Paco hizo un gesto de indiferencia con los labios y abrió los ojos con curiosidad.
―No lo sabes, ¿verdad? Pues lo primero que se aprende en la trena es que los polis, como Gálvez, que alardean de chapa y de pistola al cinto, son unos fantasmas y unos putos cobardes, que necesitan el arma para asustar a los débiles y acumular el coraje que a ellos les falta. No ladra el perro por valor, sino por miedo. ¿Lo entiendes?
―De acuerdo, ¿pero qué puedo hacer?
―Mira, Portela, tú nos caes bien ―siguió diciendo Roderas―. Cuando nos encerraron por el asunto de los cupones, te portaste como un tío legal; y siempre mirabas para otro lado, cuando las ventas no nos salían tan limpias como hubiéramos querido.
―Sí, señor ―ratificó Mercader―. Tú eres un hombre de negocios, dinámico y emprendedor. ¡Como nosotros! ¿Quién nos asegura que esto no es un mensaje del más allá, para que te devolvamos los favores que nos hiciste cuando estábamos en el talego?
―A mí no me debéis nada.
―No es verdad. Estamos en deuda contigo y te ayudaremos a librarte de ese sinvergüenza ―dijo Roderas, tomando de nuevo el control de la conversación―. Pero las cosas hay que hacerlas con discreción y sensatez, como profesionales que somos. A ver, dinos cuánta “lana” quiere Gálvez.
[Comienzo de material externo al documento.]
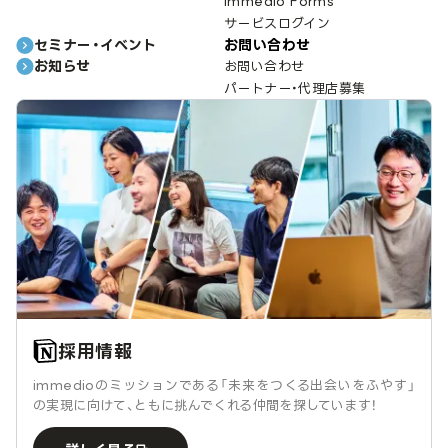
immedio Forms
サービスログイン
セミナー・イベント
お問い合わせ
お知らせ
お問い合わせ
パートナー・代理店募集
採用情報
immedioのミッションである「未来をつくる出会いをふやす」
の実現に向けて、ともに挑んでくれる仲間を探しています！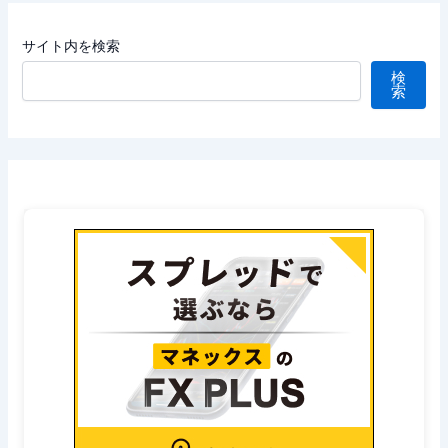
サイト内を検索
検
索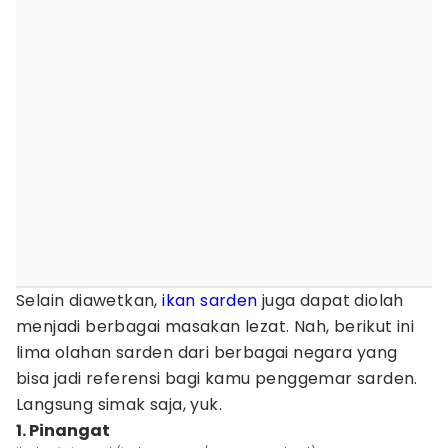
Selain diawetkan,
ikan
sarden
juga dapat diolah
menjadi berbagai masakan lezat. Nah, berikut ini
lima olahan sarden dari berbagai negara yang
bisa jadi referensi bagi kamu penggemar sarden.
Langsung simak saja, yuk.
1. Pinangat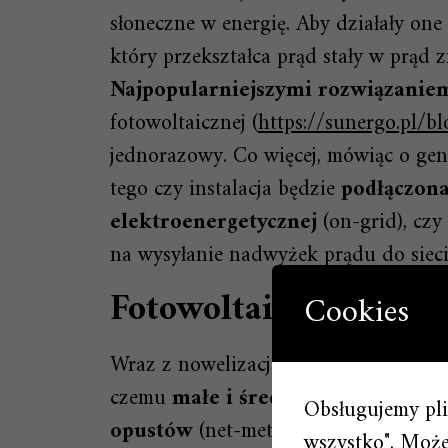
słoneczne w energię. Aby działały one
który przekształca prąd stały w prąd 
Najpopularniejszymi rozwiązaniem
fotowoltaicznej (
https://sunergo.pl/bl
jednorazowy. Co więcej, mówiąc o ge
tego czy instalacja będzie
podłączona
elektroenergetycznej
(on-grid), czy 
na wysyłanie nadwyżek prądu do sieci
Fotowoltaika dla fir
Cookies
Wraz z nowelizacją ustawy OZE wpro
czemu
małe i średnie przedsiębior
Obsługujemy plik
opustów
(net-metering) i produkować
wszystko". Możes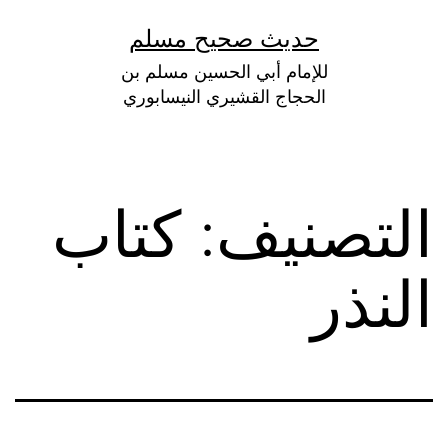
لتخطي
حديث صحيح مسلم
لى
للإمام أبي الحسين مسلم بن
لمحتوى
الحجاج القشيري النيسابوري
التصنيف:
كتاب
النذر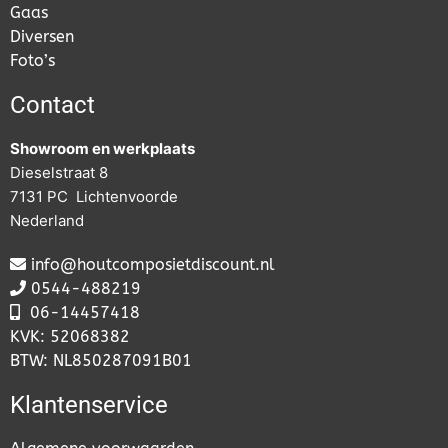
Gaas
Diversen
Foto’s
Contact
Showroom en werkplaats
Dieselstraat 8
7131 PC Lichtenvoorde
Nederland
info@houtcomposietdiscount.nl
0544-488219
06-
14457418
KVK: 52068382
BTW: NL850287091B01
Klantenservice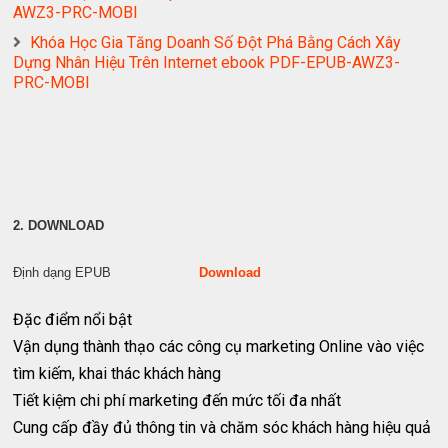
AWZ3-PRC-MOBI
Khóa Học Gia Tăng Doanh Số Đột Phá Bằng Cách Xây
Dựng Nhân Hiệu Trên Internet ebook PDF-EPUB-AWZ3-
PRC-MOBI
2. DOWNLOAD
Định dạng EPUB
Download
Đặc điểm nổi bật
Vận dụng thành thạo các công cụ marketing Online vào việc
tìm kiếm, khai thác khách hàng
Tiết kiệm chi phí marketing đến mức tối đa nhất
Cung cấp đầy đủ thông tin và chăm sóc khách hàng hiệu quả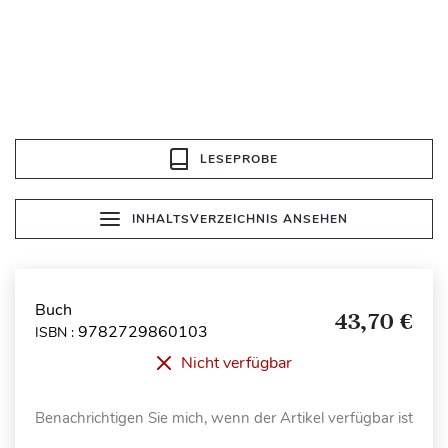
LESEPROBE
INHALTSVERZEICHNIS ANSEHEN
Buch
43,70 €
9782729860103
ISBN :
Nicht verfügbar
Benachrichtigen Sie mich, wenn der Artikel verfügbar ist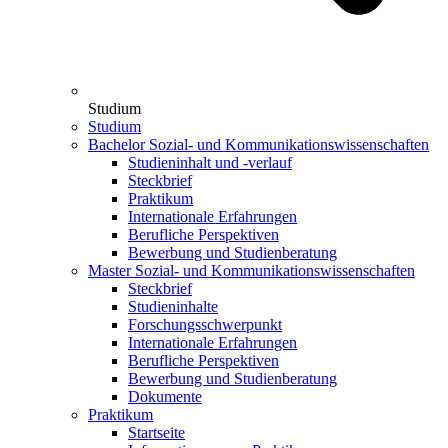
Studium
Studium
Bachelor Sozial- und Kommunikationswissenschaften
Studieninhalt und -verlauf
Steckbrief
Praktikum
Internationale Erfahrungen
Berufliche Perspektiven
Bewerbung und Studienberatung
Master Sozial- und Kommunikationswissenschaften
Steckbrief
Studieninhalte
Forschungsschwerpunkt
Internationale Erfahrungen
Berufliche Perspektiven
Bewerbung und Studienberatung
Dokumente
Praktikum
Startseite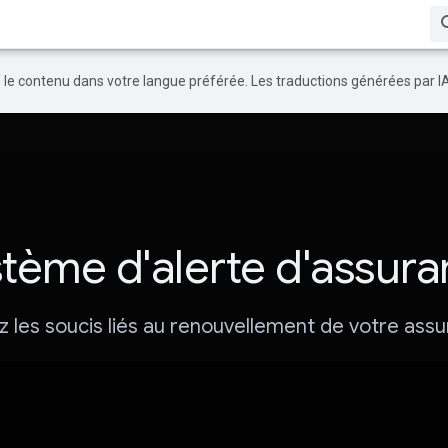
re le contenu dans votre langue préférée. Les traductions générées par I
tème d'alerte d'assur
z les soucis liés au renouvellement de votre assu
O sea, ¿de qué cantidad estamos hablando?
―Hombre, son nueve parcelas a unas trescientas mil pesetas cada una…; no llega a los tres millones, pero lo grave es que él quiere sacar el doble de lo que pagó.
―Muy bien; pues una vez solventado el problema, tú nos das el diez por ciento de los cinco millones y tan amigos. ¿Qué dices?
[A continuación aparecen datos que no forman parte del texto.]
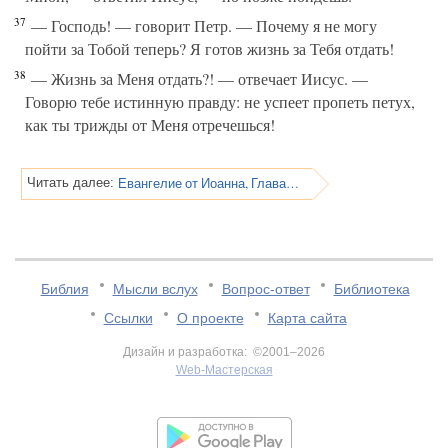
37
— Господь! — говорит Петр. — Почему я не могу
пойти за Тобой теперь? Я готов жизнь за Тебя отдать!
38
— Жизнь за Меня отдать?! — отвечает Иисус. —
Говорю тебе истинную правду: не успеет пропеть петух,
как ты трижды от Меня отречешься!
Евангелие от Иоанна, Глава 14
Читать далее:
Библия
Мысли вслух
Вопрос-ответ
Библиотека
Ссылки
О проекте
Карта сайта
Дизайн и разработка: ©2001–2026
Web-Мастерская
v:2.0.3.107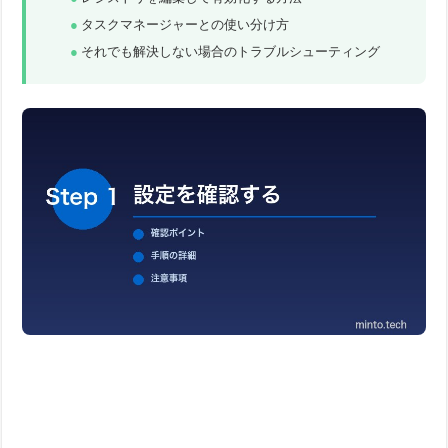
タスクマネージャーとの使い分け方
それでも解決しない場合のトラブルシューティング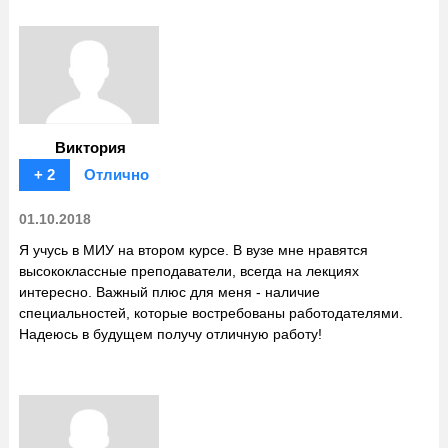
Виктория
+ 2
Отлично
01.10.2018
Я учусь в МИУ на втором курсе. В вузе мне нравятся
высококлассные преподаватели, всегда на лекциях
интересно. Важный плюс для меня - наличие
специальностей, которые востребованы работодателями.
Надеюсь в будущем получу отличную работу!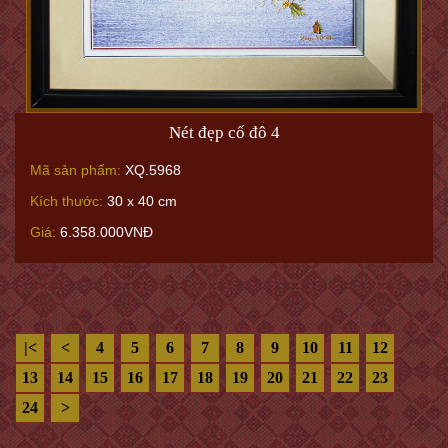
Nét đẹp cố đô 4
Mã sản phẩm:
XQ.5968
Kích thước:
30 x 40 cm
Giá:
6.358.000VNĐ
|<
<
4
5
6
7
8
9
10
11
12
13
14
15
16
17
18
19
20
21
22
23
24
>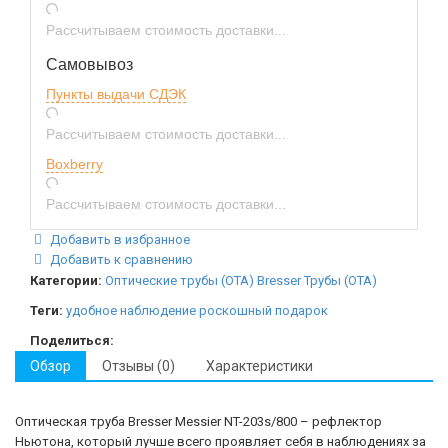
Рассчитываем стоимость доставки...
Самовывоз
Пункты выдачи СДЭК
Рассчитываем стоимость доставки...
Boxberry
Рассчитываем стоимость доставки...
Добавить в избранное
Добавить к сравнению
Категории:
Оптические трубы (ОТА) Bresser
Трубы (ОТА)
Теги:
удобное наблюдение
роскошный подарок
Поделиться:
Обзор
Отзывы (0)
Характеристики
Оптическая труба Bresser Messier NT-203s/800 – рефлектор
Ньютона, который лучше всего проявляет себя в наблюдениях за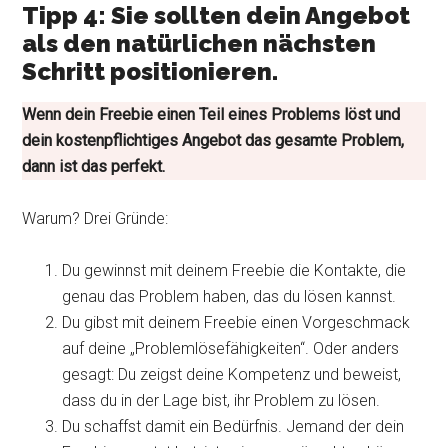
Tipp 4: Sie sollten dein Angebot
als den natürlichen nächsten
Schritt positionieren.
Wenn dein Freebie einen Teil eines Problems löst und
dein kostenpflichtiges Angebot das gesamte Problem,
dann ist das perfekt.
Warum? Drei Gründe:
Du gewinnst mit deinem Freebie die Kontakte, die
genau das Problem haben, das du lösen kannst.
Du gibst mit deinem Freebie einen Vorgeschmack
auf deine „Problemlösefähigkeiten“. Oder anders
gesagt: Du zeigst deine Kompetenz und beweist,
dass du in der Lage bist, ihr Problem zu lösen.
Du schaffst damit ein Bedürfnis. Jemand der dein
―Por mí encantado, pero no es tan fácil: son las peores parcelas de la finca; están en un barranco encarado al norte, y eso no hay quien lo compre a ningún precio.
―Ay, amigo Portela, qué bien te vendrían unos meses a la sombra.
―Roderas, coño, un respeto y un control ―respondió Paco, desencajado—.
―No lo tomes por ahí. Si digo que te irían bien unos meses en el trullo es porque aquello es la universidad de Harvard, para la gente de nuestra profesión. No puedes imaginarte la cultura que se adquiere entre aquellas paredes, si eres despierto y aplicado. Precisamente allí leí un libro de don Eugenio Benito Poveda, un comisario de policía que llegó a jefe de la BIC. En él cuenta las aventuras de El Colombiano, que les daba el cambiazo a las loteras, y de un tal Andresent, un valenciano que se ganaba la vida engañando a los sastres. Una delicia. No es fácil de encontrarlo, pero te lo aconsejo.
―Roderas, por favor, déjate de historias. ¿Qué le digo a Gálvez pasado mañana?